Advantages & Disadvantages of Short Term Loans Over Credit Card Use

By John Walton

  • Overview

    Credit cards, instant personal loans and bank personal loans all have one thing in common: they are forms of unsecured credit. Past that, they have little in common. Understanding the different strengths and weaknesses is essential to sound money management and to making good decisions about credit use.
  • What is Unsecured Credit?

    Unsecured credit is not backed by any form of collateral. For example, when you take out a home mortgage it is a secured loan, because your house is the collateral--the bank will seize that and whatever equity you have if you default. An unsecured loan has no such guarantee, so the terms (that is, the interest rate) are not as favorable. Once upon a time, unsecured credit was synonymous with the bank personal loan, but as the credit card business is more profitable, and most banks are in the credit card business, bank personal loans have become less common and this is no longer the case.
  • Personal Loans

    Personal loans are unsecured loans given by a bank, and they are usually based solely on the credit rating of the borrower. On the upside, they typically have lower interest rates than credit cards; the average rate for personal loans in 2008 was 11.9 percent, and the average for credit cards was 13.9 percent.
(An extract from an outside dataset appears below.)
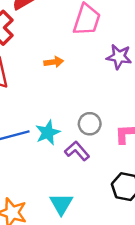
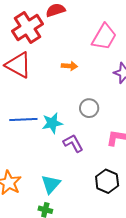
gray circle: (90, 124) -> (89, 108), moved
They are given on terms of fixed payments for a fixed duration, which is less misleading than credit card minimum payments, but also not as flexible. On the downside, getting one isn't easy, and usually involves a good bit of legwork in making visits to banks and negotiating terms in person.


  • Instant Personal Loans

    The Internet has granted access to a financial product called the "instant personal loan." Gaining access to this kind of credit is usually pretty easy, since a credit check is rarely required. However, qualifications for approval often include regular employment and income. Once these two matters have been verified, the loan is given. Some lenders may require a phone conversation to clarify final issues before confirmation. Sometimes this can be done on the same day as the application, so while not quite "instant," it is very quick. Interest rates on a legitimate personal loan of this type should be less than or equal to a credit card rate, which is appropriate since they are fundamentally the same form of credit. An instant personal loan's sole advantage over credit cards is that it may have a lower interest rate. There is also the neutral consideration of fixed payments for a fixed duration, as described for the bank personal loan above.
  • Credit Cards

    The first big difference between credit cards and other forms of unsecured loans is that they are not necessarily short-term. A credit card represents an open line of credit; rather than borrowing a fixed amount, you borrow as much as you like up to a limit. This amount is repaid by installments, just as with any other multi-payment loan, except that the amount you pay back is based on the outstanding balance, which can change with purchases. The upside is that an open line of credit is very convenient and very flexible, making it easy to use for unexpected and urgent problems. The downside is that the interest rate will typically be higher than for a personal loan. Also, the minimum monthly payments are aimed mostly at servicing interest charges, and not paying down debt. This makes them misleading.
  • Warning: Payday Loan

    Some instant personal loans are really "payday loans," unsecured small loans, with repayment due in about 2 weeks. The interest rate varies with local law, but rates as high as 30 percent for a 2-week period are not unusual. Expressed as an APR, 30 percent for 2 weeks is almost 800 percent (contrasted against credit cards, which rarely exceed 25 percent APR). This practice is illegal in Georgia, and it isn't feasible in 12 other states due to restrictive laws. A variant of the payday loan is the income tax refund loan. Credit reports are never a consideration for loans of this type, and given their disadvantages they should never be sought by people with other alternatives.
  • Credit Card Balance Transfers

    Balance transfers can be a good way to consolidate credit card debt, as credit card companies sometimes offer special balance transfer APRs that are more advantageous than even the most generous personal loan. Balance transfer offers of 3.9 percent for 3 years are uncommon, but not unheard of, and anyone who can get terms like that from a bank doesn't need to borrow the money. If a borrower can consolidate all or most of his debt under one lower interest rate, it will allow him to pay that debt down more quickly, because more of his payments go toward the principal, and less toward interest.
  • Expert Insight

    If you can plan ahead and anticipate your borrowing, then you should go the personal loan route if you can. The lower interest payments make it worthwhile. Do not pay things like medical bills, covering the mortgage after losing a job, and so on with a credit card when a personal loan can be had. However, personal loans take a lot of work to get for anyone not on a first name basis with his local banker. For unexpected situations that require some borrowing, a credit card can be invaluable. Finally, if one is looking to consolidate debt but has some time to wait for a good deal, keep an eye out for a balance transfer offer at a very low interest rate and for a duration of 2 or 3 years.